---- DATA SHOWN
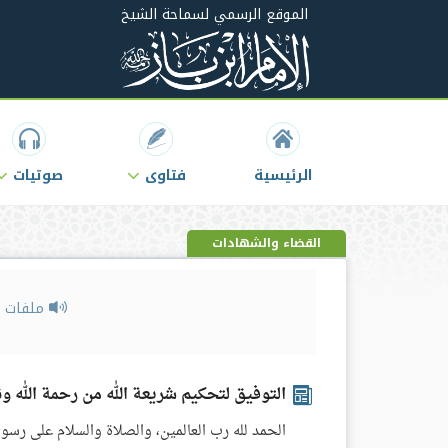
الموقع الرسمي لسماحة الشيخ
الرئيسية
فتاوى
صوتيات
القضاء والشهادات
ملفات ص
التوفيق لتحكيم شريعة الله من رحمة الله ون
الحمد لله رب العالمين، والصلاة والسلام على رسول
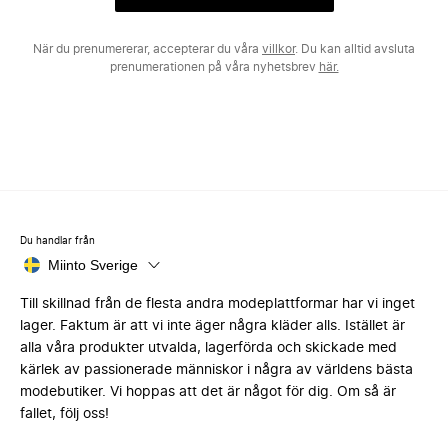
När du prenumererar, accepterar du våra
villkor
. Du kan alltid avsluta
prenumerationen på våra nyhetsbrev
här.
Du handlar från
Miinto Sverige
Till skillnad från de flesta andra modeplattformar har vi inget
lager. Faktum är att vi inte äger några kläder alls. Istället är
alla våra produkter utvalda, lagerförda och skickade med
kärlek av passionerade människor i några av världens bästa
modebutiker. Vi hoppas att det är något för dig. Om så är
fallet, följ oss!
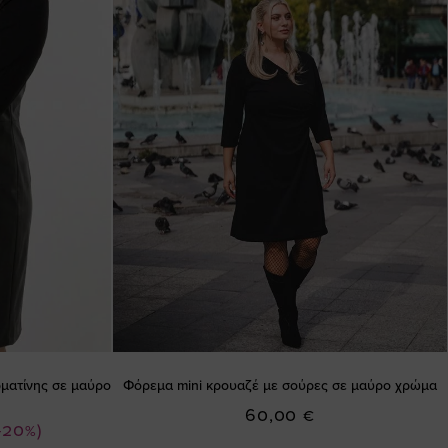
ματίνης σε μαύρο
Φόρεμα mini κρουαζέ με σούρες σε μαύρο χρώμα
60,00 €
-20%)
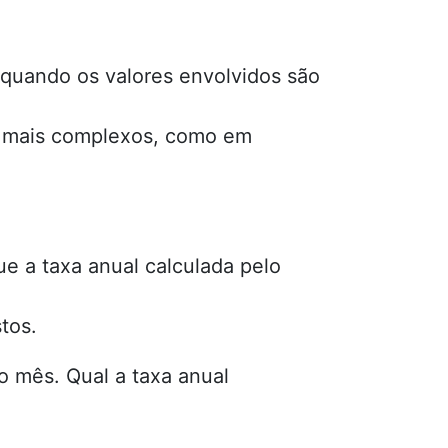
quando os valores envolvidos são
os mais complexos, como em
e a taxa anual calculada pelo
tos.
 mês. Qual a taxa anual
--------
* EXERCISE AIM:
Set down word for word the lines from the opening of the entries above through the line that contains "kan alltid avsluta", and omit every picture.

* ANSWER TO THIS PROBLEM:
الموقع الرسمي لسماحة الشيخ
الرئيسية
فتاوى
صوتيات
القضاء والشهادات
ملفات ص
التوفيق لتحكيم شريعة الله من رحمة الله ون
الحمد لله رب العالمين، والصلاة والسلام على رسول
När du prenumererar, accepterar du våra
villkor
. Du kan alltid avsluta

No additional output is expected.